Pastors

FROM THE OFFICE OF THE PUBLISHER

Currently, I’m reading a fascinating Book-of-the-Month Club offering entitled The Man Who Mistook His Wife for a Hat. The author, a poetically gifted neurologist, discusses a series of case studies from the patients’ point of view. The first study describes an exceptionally talented music professor who suffers from visual agnosia, a neurological disorder that inhibits one’s ability to process whole images.

For example, while the professor identified and remembered specific details about someone’s face-an unusual nose, mustache, or beard-he drew a complete blank when shown a picture of his brother, mother, or wife. While in the neurologist’s office, he confused his wife with an adjacent hall tree and tried to lift her head from her body, thinking it was his hat. As he scanned a large National Geographic photo, his eyes would dart from one detail to another, picking up tiny features but never processing the scene as a whole.

The author, Oliver Sacks, says, “He never entered into relation with the pictures a whole . . . he had no sense of landscape or scene.”

Dr. Sacks’s statement about never relating to “the picture as a whole” has stimulated a lot of thought about spiritual agnosia. I reexamined my perspective on the church and the ministry.

Like you, I’ve been in a reflective mood while closing out the 1986 ministry year and pondering what might lie ahead. I’m painfully aware that my spiritual eyes, like the professor’s physical eyes, oft dart from detail to detail, focusing on the specific, while failing to see what should be the obvious whole.

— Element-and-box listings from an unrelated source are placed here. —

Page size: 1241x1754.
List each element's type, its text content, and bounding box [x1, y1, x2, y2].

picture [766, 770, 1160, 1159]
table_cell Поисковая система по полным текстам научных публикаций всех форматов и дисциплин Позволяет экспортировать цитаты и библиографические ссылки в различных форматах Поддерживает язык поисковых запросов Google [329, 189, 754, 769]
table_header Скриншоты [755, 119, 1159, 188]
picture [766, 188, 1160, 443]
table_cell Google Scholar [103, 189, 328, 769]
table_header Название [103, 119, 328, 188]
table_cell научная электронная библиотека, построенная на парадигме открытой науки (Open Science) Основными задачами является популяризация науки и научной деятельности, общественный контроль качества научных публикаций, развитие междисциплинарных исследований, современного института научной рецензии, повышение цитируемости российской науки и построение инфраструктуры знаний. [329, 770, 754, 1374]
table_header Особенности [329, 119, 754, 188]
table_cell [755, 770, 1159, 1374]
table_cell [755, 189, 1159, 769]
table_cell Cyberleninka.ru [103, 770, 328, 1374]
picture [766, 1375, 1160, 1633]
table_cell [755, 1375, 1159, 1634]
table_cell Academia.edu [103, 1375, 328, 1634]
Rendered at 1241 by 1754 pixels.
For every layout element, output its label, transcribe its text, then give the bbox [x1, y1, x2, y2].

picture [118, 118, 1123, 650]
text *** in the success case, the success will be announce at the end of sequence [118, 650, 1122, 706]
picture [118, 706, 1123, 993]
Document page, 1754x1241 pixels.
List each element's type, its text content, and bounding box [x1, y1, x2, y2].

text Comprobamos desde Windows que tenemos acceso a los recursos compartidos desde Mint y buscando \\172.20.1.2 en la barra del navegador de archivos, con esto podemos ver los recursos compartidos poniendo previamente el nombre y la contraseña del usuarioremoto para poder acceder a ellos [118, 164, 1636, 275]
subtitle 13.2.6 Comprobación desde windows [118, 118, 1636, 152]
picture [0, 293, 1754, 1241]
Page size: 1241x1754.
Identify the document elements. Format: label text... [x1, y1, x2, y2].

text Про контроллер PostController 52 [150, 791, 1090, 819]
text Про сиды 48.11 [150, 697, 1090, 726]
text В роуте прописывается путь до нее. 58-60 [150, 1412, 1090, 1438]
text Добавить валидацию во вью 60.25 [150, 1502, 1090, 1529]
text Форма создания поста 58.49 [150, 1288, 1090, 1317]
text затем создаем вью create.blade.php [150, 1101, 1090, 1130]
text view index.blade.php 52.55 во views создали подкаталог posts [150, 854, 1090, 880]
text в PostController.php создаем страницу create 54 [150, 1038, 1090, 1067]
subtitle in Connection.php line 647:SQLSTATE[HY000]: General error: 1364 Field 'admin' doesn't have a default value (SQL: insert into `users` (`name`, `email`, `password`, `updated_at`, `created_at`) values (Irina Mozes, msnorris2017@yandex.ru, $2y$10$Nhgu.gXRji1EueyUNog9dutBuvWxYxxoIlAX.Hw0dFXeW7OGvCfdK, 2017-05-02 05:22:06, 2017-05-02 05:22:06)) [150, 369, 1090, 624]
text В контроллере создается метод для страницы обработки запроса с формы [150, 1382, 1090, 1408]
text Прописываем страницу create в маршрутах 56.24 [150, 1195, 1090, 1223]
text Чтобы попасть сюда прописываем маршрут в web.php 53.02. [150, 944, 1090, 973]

During this self-examination I compared snatches of recent conversations with a devotional reading in Ezekiel. My responses to these conversations clearly indicated to me that I was focusing on random details rather than understanding, absorbing, and responding on the basis of the whole picture. Here is a brief log of what I heard versus what I was reading:

Heard: “Well, what did you think of Sunday’s sermon? He seemed like a nice enough person, but he doesn’t have it in the pulpit. When is the Search Committee going to start showing us some candidates worth considering? It’s been almost a year since Pastor left, and we can’t wait much longer. We’re losing ground; I fear for the future.”

Read: “I was carried away by the spirit of the Lord to a valley full of old, dry bones that were scattered everywhere across the ground.”

Heard: “I don’t see how we can make the church budget this year. We’re too far behind. That’s twice in the last three years we’ve missed our goal, and I’ve always suspected fancy accounting the third year. You know, with the new tax laws, we’d be smart to think of more realistic goals. Better to cut back now than face the embarrassment of cutting back six months from now.”

Read: “He led me around among them, and then said to me, ‘Son of dust, can these bones become people again?’ I replied, ‘Lord, you alone know the answer to that.’ “

Heard: “I’m very tired of this kind of denominational pressure. If they want to call the shots, then they ought to send someone in here to deal with the problems. I’m to the place where I don’t care what they think. Let the chips fall where they may.”

Read: “Then he told me to speak to the bones and say: ‘O dry bones, listen to the words of God, for the Lord God says, “See! I am going to make you live and breathe again.” ‘ “

Heard: “Generally speaking, I am encouraged, but I think I’ve brought things about as far as I can. Let’s face it, it’s probably wise to move on while I’m ahead. Better to leave too soon than to stay too long. My wife thinks I need a change and the church needs a change, so we’ll probably start looking around.”

Read: “So I spoke these words from God, just as he told me to; and suddenly there was a rattling noise from all across the valley, and the bones of each body came together and attached to each other as they used to be. Then as I watched, the muscles and flesh formed over the bones, and skin covered them.”

Heard: “Do you know that J_ is in the hospital? I’m not sure what’s going on. He’s not the same person since the divorce. His new wife is very lovely, but I can tell he isn’t happy. He desperately wants back into the ministry, but I don’t think he knows how to go about it.”

Read: “Then he told me to call to the wind and say, ‘The Lord God says, “Come from the four winds, O Spirit, and breathe upon these slain bodies that they may live again.” ‘ So I spoke . . . and the bodies began breathing; they lived, and stood up-a very great army.”

My conclusions? I am seriously afflicted with spiritual agnosia. Quickly I grasp and identify what is weak, flawed, and failing-the dry bones-but I grope to see the living, the breathing, the invincible army of God. Like Elisha’s servant, I can imagine it and even fantasize about it. But actually see it? Risk everything upon it? That’s another matter. And as the well-worn phrase proclaims, perspective is everything.

Christ said, “I will build my church, and the powers of hell shall not prevail against it.” That’s the whole picture. And for 1987, I am resolved to try to engage the whole. I pray for the breath of the Spirit to breathe into my dry bones the life and vitality that will help me faithfully serve my calling and colleagues.

Paul D. Robbins is executive vice-president of Christianity Today, Inc.